Source extract
------------------------------------------------
Methods

Data was imported using the \data_gathering.RMD script. See that script for details of collection.

Data Shaping

Taking in raw data and adding a parseable timestamp while filtering on the date and client_ids.

Function Definition

Define functions to create posts per day of week graphs, and timeseries of engagement line graphs.

Additional Data Shaping for Engagement

Shape data into vertical data formats.

Matrices plots of Engagement

First plot is aggregated engagement by content type. Second plot, it engagement by type for client(Labatt).

  • As Bud Light and Michelob ULTRA are the to companies with the highest engagement, comparison of

  • Looking at the engagement by content type we see that Labatt is garnering its most significant engagment on Photos, Video, and Links.
------------------------------------------------
Stated exercise 1
Could you change "dashed" to "dotted" in the records, from the line containing "part at (628, 435): present -> none" down to the line containing "line at (670, 1037): none -> present", and give back only those lines with nothing else altered?

Collected data
------------------------------------------------
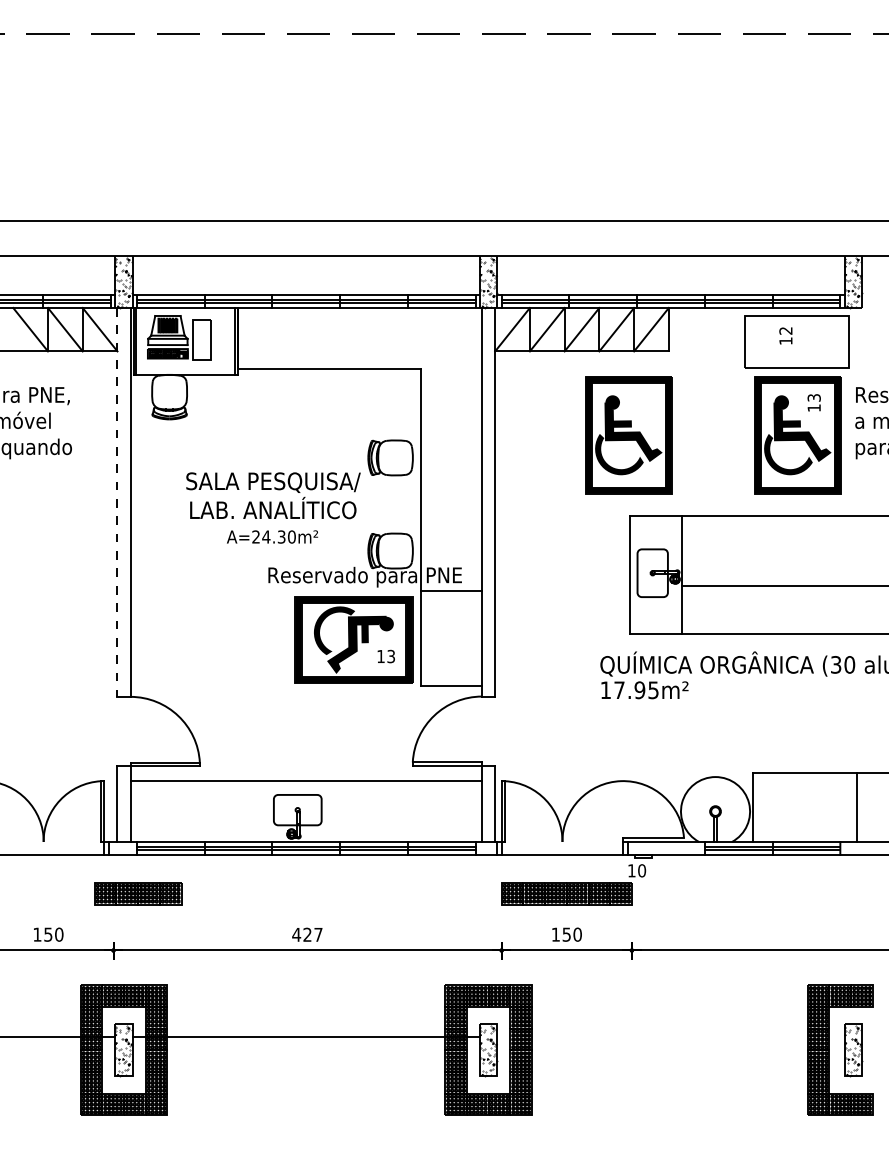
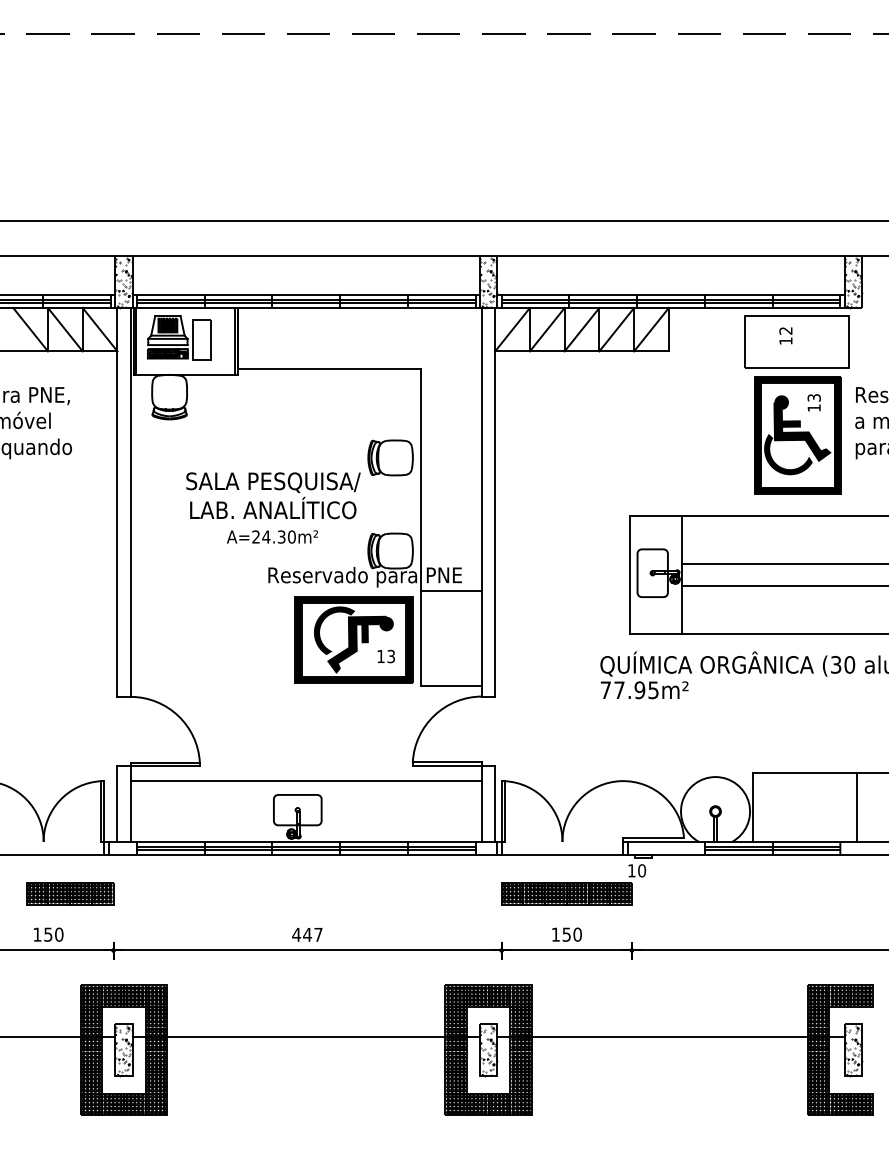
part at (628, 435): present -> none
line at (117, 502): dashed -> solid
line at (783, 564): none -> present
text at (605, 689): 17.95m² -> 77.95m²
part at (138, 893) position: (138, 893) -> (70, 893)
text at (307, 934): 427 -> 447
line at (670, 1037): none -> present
------------------------------------------------
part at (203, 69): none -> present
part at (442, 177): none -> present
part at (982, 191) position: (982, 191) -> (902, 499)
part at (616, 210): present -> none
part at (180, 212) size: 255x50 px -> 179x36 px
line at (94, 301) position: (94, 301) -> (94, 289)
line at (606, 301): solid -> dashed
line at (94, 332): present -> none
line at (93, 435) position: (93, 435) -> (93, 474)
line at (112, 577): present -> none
------------------------------------------------
Stated exercise 2
What does the engagement analysis write-up say from "Taking in raw" down to "vertical data formats."? Copy that passage word for word.

Worked solution 1
part at (628, 435): present -> none
line at (117, 502): dotted -> solid
line at (783, 564): none -> present
text at (605, 689): 17.95m² -> 77.95m²
part at (138, 893) position: (138, 893) -> (70, 893)
text at (307, 934): 427 -> 447
line at (670, 1037): none -> present

Worked solution 2
Taking in raw data and adding a parseable timestamp while filtering on the date and client_ids.

Function Definition

Define functions to create posts per day of week graphs, and timeseries of engagement line graphs.

Additional Data Shaping for Engagement

Shape data into vertical data formats.